### Text under study

+++

- Born: 23 November 1958 (age 67) London

Academic background
- Thesis: The dynamics of innovation: newness and novelty in the Athens of Aristophanes (1998)
- Doctoral advisor: Peter Lunt Richard Janko Alan Griffiths

Academic work
- Institutions: Jesus College, Oxford
- Website: www.armand-dangour.com

= Armand D'Angour =

British classical scholar and musician (born 1958)

Armand D'Angour (born 23 November 1958) is a British classical scholar and classical musician, Professor of Classics at Oxford University and Fellow and Tutor in Classics at Jesus College, Oxford. His research embraces a wide range of areas across ancient Greek culture, and has resulted in publications that contribute to scholarship on ancient Greek music and metre, innovation in ancient Greece, Latin and Greek lyric poetry, the biography of Socrates and the status of Aspasia of Miletus. He writes poetry in ancient Greek and Latin, and was commissioned to compose odes in ancient Greek verse for the 2004 and 2012 Olympic Games.

D'Angour has conducted research into the sounds of ancient Greek music (since 2013), aiming to recreate the sound of the earliest substantial notated document of Greek music (from Euripides' drama Orestes), and to establish connections with much later Western musical traditions.

D'Angour's book Socrates in Love (2019) presents new evidence for a radically revisionist historical thesis regarding the role of Aspasia of Miletus in the development of Socrates' thought. How to Innovate: An Ancient Guide to Creative Thinking (2021) distils for the general reader some of the findings relating to innovation explored in his academic monograph The Greeks and the New: Novelty in Ancient Greek Imagination and Experience (Cambridge 2011).

== Early life ==
D'Angour was born in London, England, and was educated at Sussex House School and as a King's Scholar at Eton College. While at Eton, he won the Newcastle Scholarship in 1976 (the last year in which the original twelve exams in Classics and Divinity were set), and was awarded a Postmastership (full academic scholarship) to Merton College, Oxford to read classics.

Having learned to play the piano from the age of six and the cello from the age of 11, from 1976 to 1979 D'Angour undertook a Performer's Course, with piano and cello as joint first instruments, at the Royal College of Music, London, where he studied piano with Angus Morrison and cello with Anna Shuttleworth and Joan Dickson.

D'Angour went on to read classics at Oxford (1979–83), during which he won the Gaisford Greek Prose Prize, the Chancellor's Latin Verse Prize, the Hertford Scholarship, and the Ireland and Craven Scholarship, and graduated with a Double First (BA Hons, Literae Humaniores).

In 1981-2 he conducted the Kodály Choir and orchestra, with performances including Brahms' 1st Piano Concerto (with Colin Stone, piano), Poulenc's Organ Concerto (with Michael Emery, organ) and Fauré's Requiem (with Rudolf Piernay, baritone). In 1983, he sat for a Prize Fellowship by Examination at All Souls College, but was unsuccessful. He then studied cello in the Netherlands with cellist Anner Bylsma, and now regularly performs as cellist with the London Brahms Trio.

+++

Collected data
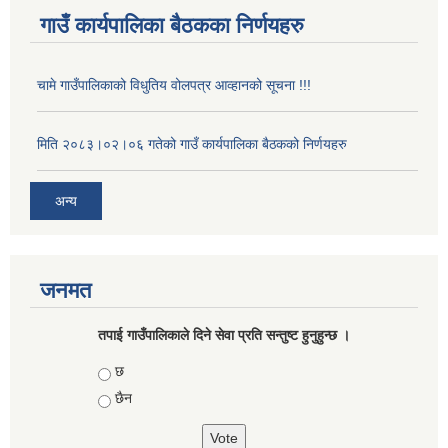
गाउँ कार्यपालिका बैठकका निर्णयहरु
चामे गाउँपालिकाको विधुतिय वोलपत्र आव्हानको सूचना !!!
मिति २०८३।०२।०६ गतेको गाउँ कार्यपालिका बैठकको निर्णयहरु
अन्य
जनमत
तपाई गाउँपालिकाले दिने सेवा प्रति सन्तुष्ट हुनुहुन्छ ।
Choices
छ
छैन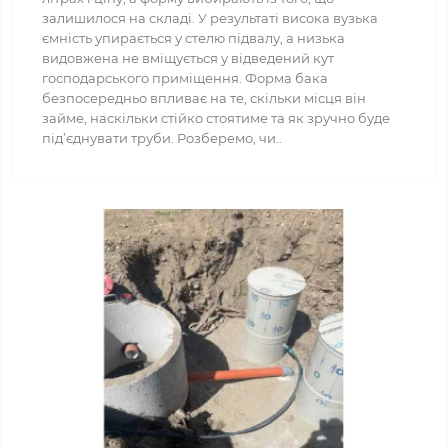
залишилося на складі. У результаті висока вузька
ємність упирається у стелю підвалу, а низька
видовжена не вміщується у відведений кут
господарського приміщення. Форма бака
безпосередньо впливає на те, скільки місця він
займе, наскільки стійко стоятиме та як зручно буде
під’єднувати труби. Розберемо, чи..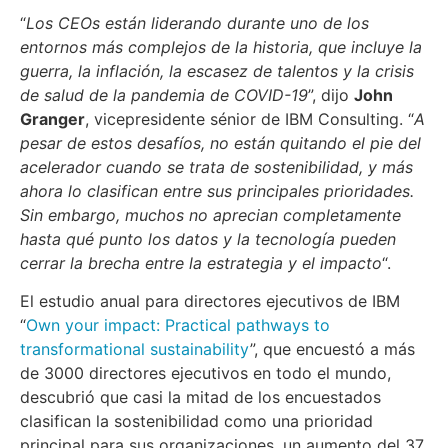
“
Los CEOs están liderando durante uno de los
entornos más complejos de la historia, que incluye la
guerra, la inflación, la escasez de talentos y la crisis
de salud de la pandemia de COVID-19
”, dijo
John
Granger
, vicepresidente sénior de IBM Consulting. “
A
pesar de estos desafíos, no están quitando el pie del
acelerador cuando se trata de sostenibilidad, y más
ahora lo clasifican entre sus principales prioridades.
Sin embargo, muchos no aprecian completamente
hasta qué punto los datos y la tecnología pueden
cerrar la brecha entre la estrategia y el impacto
“.
El estudio anual para directores ejecutivos de IBM
“
Own your impact: Practical pathways to
transformational sustainability
”, que encuestó a más
de 3000 directores ejecutivos en todo el mundo,
descubrió que casi la mitad de los encuestados
clasifican la sostenibilidad como una prioridad
principal para sus organizaciones, un aumento del 37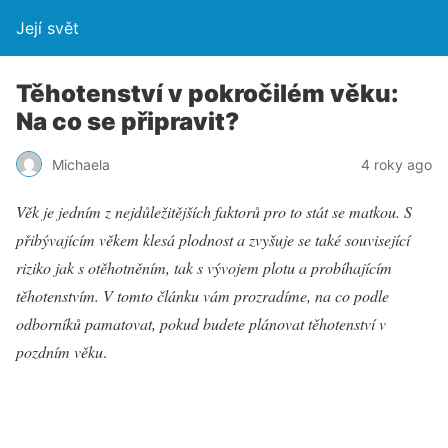
Její svět
Těhotenství v pokročilém věku:
Na co se připravit?
Michaela
4 roky ago
Věk je jedním z nejdůležitějších faktorů pro to stát se matkou. S
přibývajícím věkem klesá plodnost a zvyšuje se také související
riziko jak s otěhotněním, tak s vývojem plotu a probíhajícím
těhotenstvím. V tomto článku vám prozradíme, na co podle
odborníků pamatovat, pokud budete plánovat těhotenství v
pozdním věku
.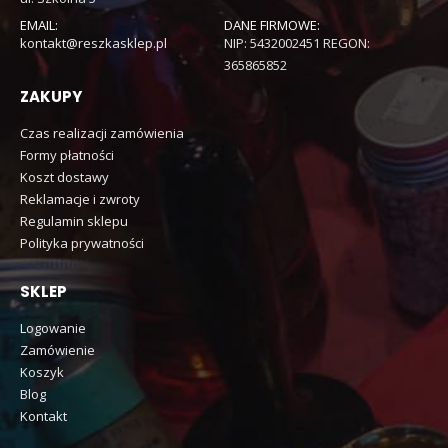
EMAIL:
DANE FIRMOWE:
kontakt@reszkasklep.pl
NIP: 5432002451 REGON:
365865852
ZAKUPY
Czas realizacji zamówienia
Formy płatności
Koszt dostawy
Reklamacje i zwroty
Regulamin sklepu
Polityka prywatności
SKLEP
Logowanie
Zamówienie
Koszyk
Blog
Kontakt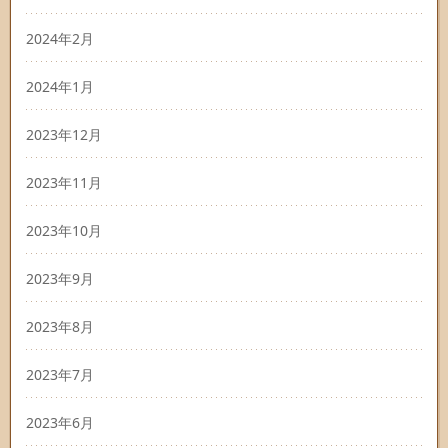
2024年2月
2024年1月
2023年12月
2023年11月
2023年10月
2023年9月
2023年8月
2023年7月
2023年6月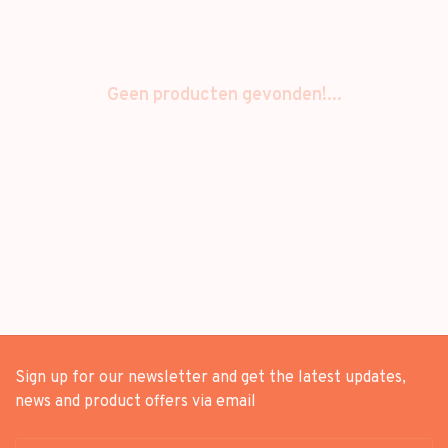
Geen producten gevonden!...
Sign up for our newsletter and get the latest updates,
news and product offers via email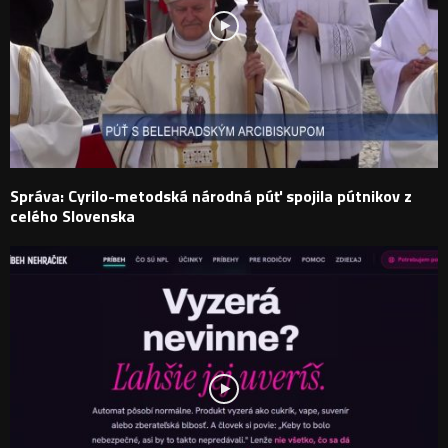
Správa: Cyrilo-metodská národná púť spojila pútnikov z
celého Slovenska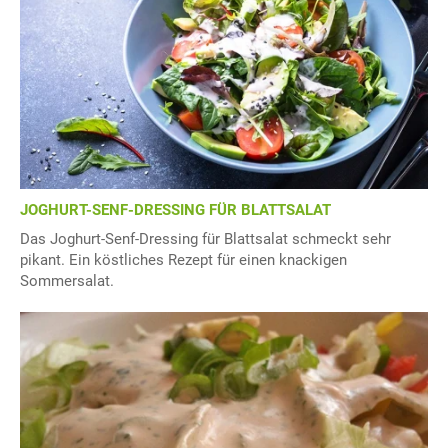
JOGHURT-SENF-DRESSING FÜR BLATTSALAT
Das Joghurt-Senf-Dressing für Blattsalat schmeckt sehr
pikant. Ein köstliches Rezept für einen knackigen
Sommersalat.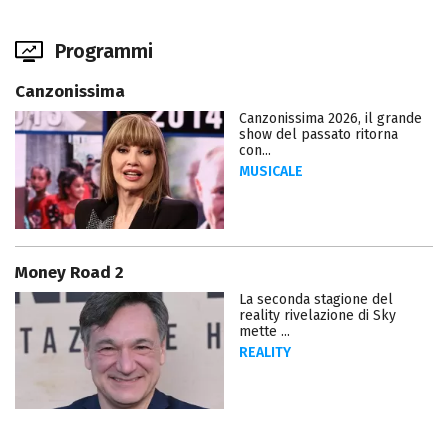
Programmi
Canzonissima
Canzonissima 2026, il grande
show del passato ritorna
con...
MUSICALE
Money Road 2
La seconda stagione del
reality rivelazione di Sky
mette ...
REALITY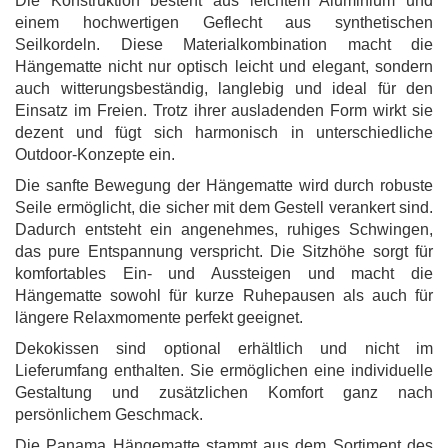
Die Konstruktion besteht aus leichtem Aluminium und
einem hochwertigen Geflecht aus synthetischen
Seilkordeln. Diese Materialkombination macht die
Hängematte nicht nur optisch leicht und elegant, sondern
auch witterungsbeständig, langlebig und ideal für den
Einsatz im Freien. Trotz ihrer ausladenden Form wirkt sie
dezent und fügt sich harmonisch in unterschiedliche
Outdoor-Konzepte ein.
Die sanfte Bewegung der Hängematte wird durch robuste
Seile ermöglicht, die sicher mit dem Gestell verankert sind.
Dadurch entsteht ein angenehmes, ruhiges Schwingen,
das pure Entspannung verspricht. Die Sitzhöhe sorgt für
komfortables Ein- und Aussteigen und macht die
Hängematte sowohl für kurze Ruhepausen als auch für
längere Relaxmomente perfekt geeignet.
Dekokissen sind optional erhältlich und nicht im
Lieferumfang enthalten. Sie ermöglichen eine individuelle
Gestaltung und zusätzlichen Komfort ganz nach
persönlichem Geschmack.
Die Panama Hängematte stammt aus dem Sortiment des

+++

### Your instructions
From the profile of Armand D'Angour, list every prize and scholarship he won while reading classics at Oxford. Rely only on the profile of Armand D'Angour and not on the items.

### Result for this task
- Gaisford Greek Prose Prize
- Chancellor's Latin Verse Prize
- Hertford Scholarship
- Ireland and Craven Scholarship